ASSIGNMENT: Repeat exactly the lines of the entries below from the one with "October 2020" through the one with "Wear your face", both ends included, and nothing else.
--- DATA PROVIDED ---
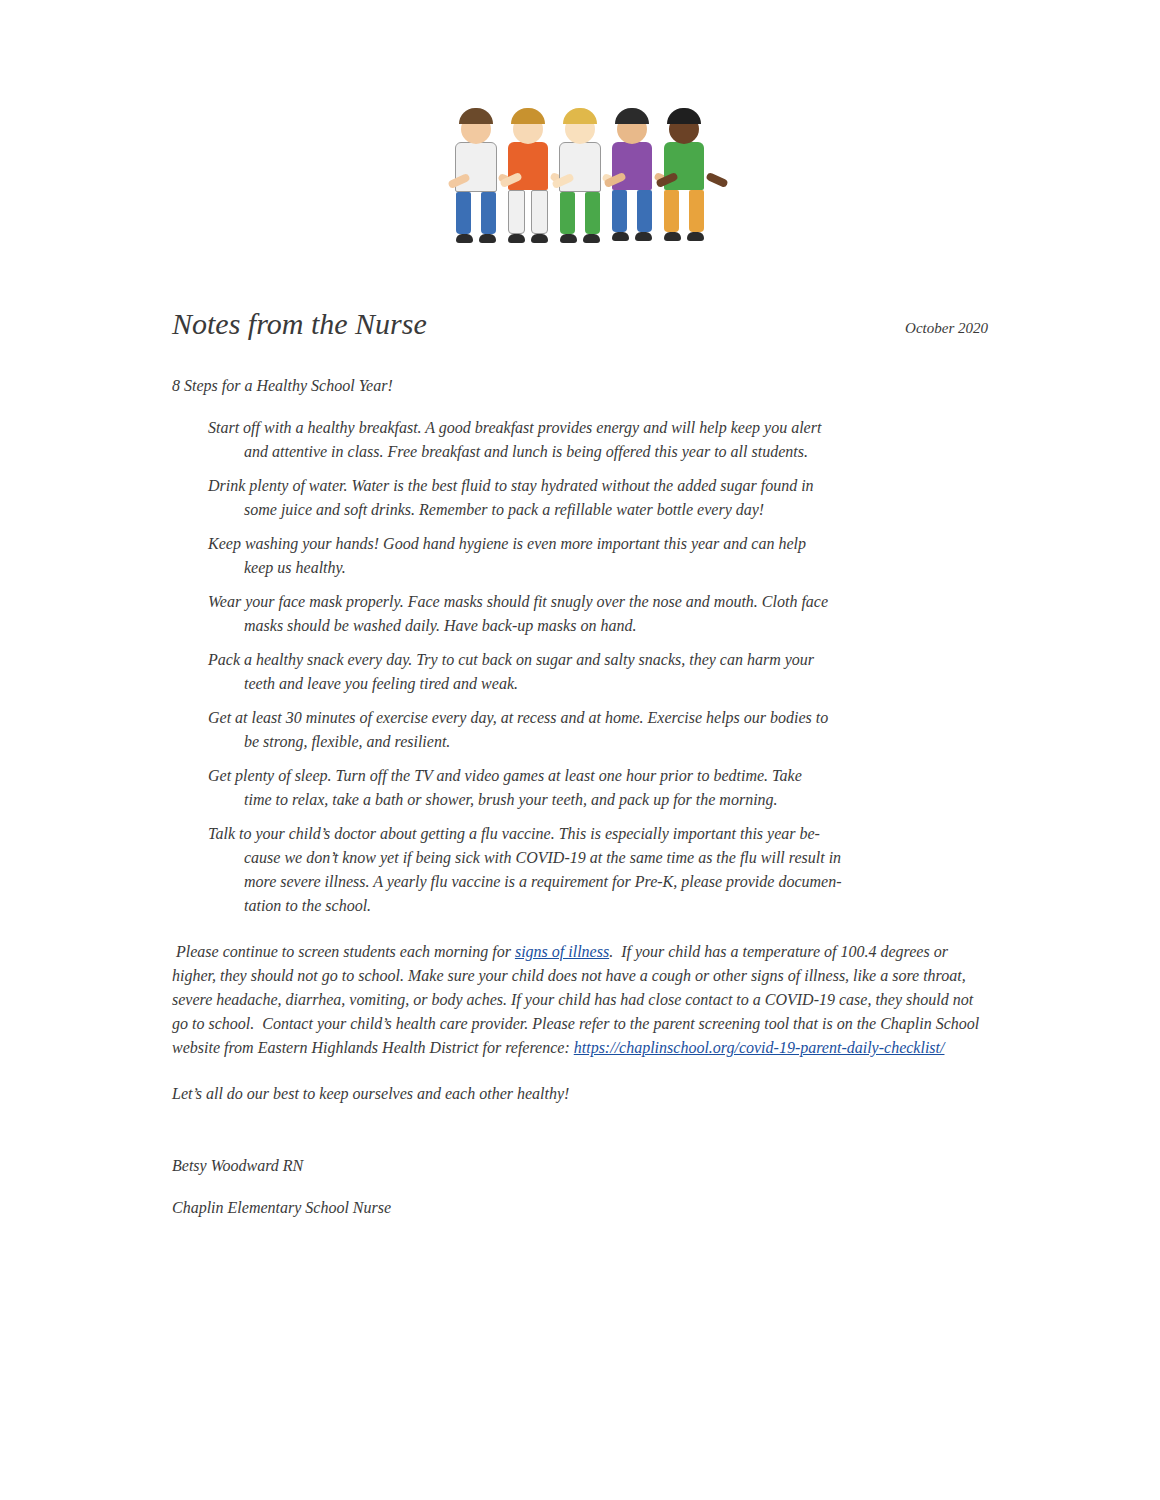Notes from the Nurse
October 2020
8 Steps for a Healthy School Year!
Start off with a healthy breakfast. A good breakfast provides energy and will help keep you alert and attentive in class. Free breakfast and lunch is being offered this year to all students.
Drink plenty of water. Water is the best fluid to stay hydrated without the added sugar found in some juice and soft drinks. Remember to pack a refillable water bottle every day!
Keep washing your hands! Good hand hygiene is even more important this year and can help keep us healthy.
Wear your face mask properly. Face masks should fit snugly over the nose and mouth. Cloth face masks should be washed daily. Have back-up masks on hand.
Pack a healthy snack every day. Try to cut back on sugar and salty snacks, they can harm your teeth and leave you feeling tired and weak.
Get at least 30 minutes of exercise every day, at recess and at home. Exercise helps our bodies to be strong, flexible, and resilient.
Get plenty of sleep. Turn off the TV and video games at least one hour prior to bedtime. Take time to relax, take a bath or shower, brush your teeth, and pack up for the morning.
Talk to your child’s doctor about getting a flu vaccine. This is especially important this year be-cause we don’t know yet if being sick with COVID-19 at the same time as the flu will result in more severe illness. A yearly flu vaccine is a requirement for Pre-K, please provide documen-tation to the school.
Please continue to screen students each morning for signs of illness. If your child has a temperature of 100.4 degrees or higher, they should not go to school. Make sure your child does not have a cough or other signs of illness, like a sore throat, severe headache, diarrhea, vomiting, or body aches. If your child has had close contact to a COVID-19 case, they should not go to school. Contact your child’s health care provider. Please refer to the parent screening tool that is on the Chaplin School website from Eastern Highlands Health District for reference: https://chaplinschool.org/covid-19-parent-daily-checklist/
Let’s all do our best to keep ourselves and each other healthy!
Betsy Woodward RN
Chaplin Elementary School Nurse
---
SOLVED EXERCISE:
October 2020
8 Steps for a Healthy School Year!
Start off with a healthy breakfast. A good breakfast provides energy and will help keep you alert and attentive in class. Free breakfast and lunch is being offered this year to all students.
Drink plenty of water. Water is the best fluid to stay hydrated without the added sugar found in some juice and soft drinks. Remember to pack a refillable water bottle every day!
Keep washing your hands! Good hand hygiene is even more important this year and can help keep us healthy.
Wear your face mask properly. Face masks should fit snugly over the nose and mouth. Cloth face masks should be washed daily. Have back-up masks on hand.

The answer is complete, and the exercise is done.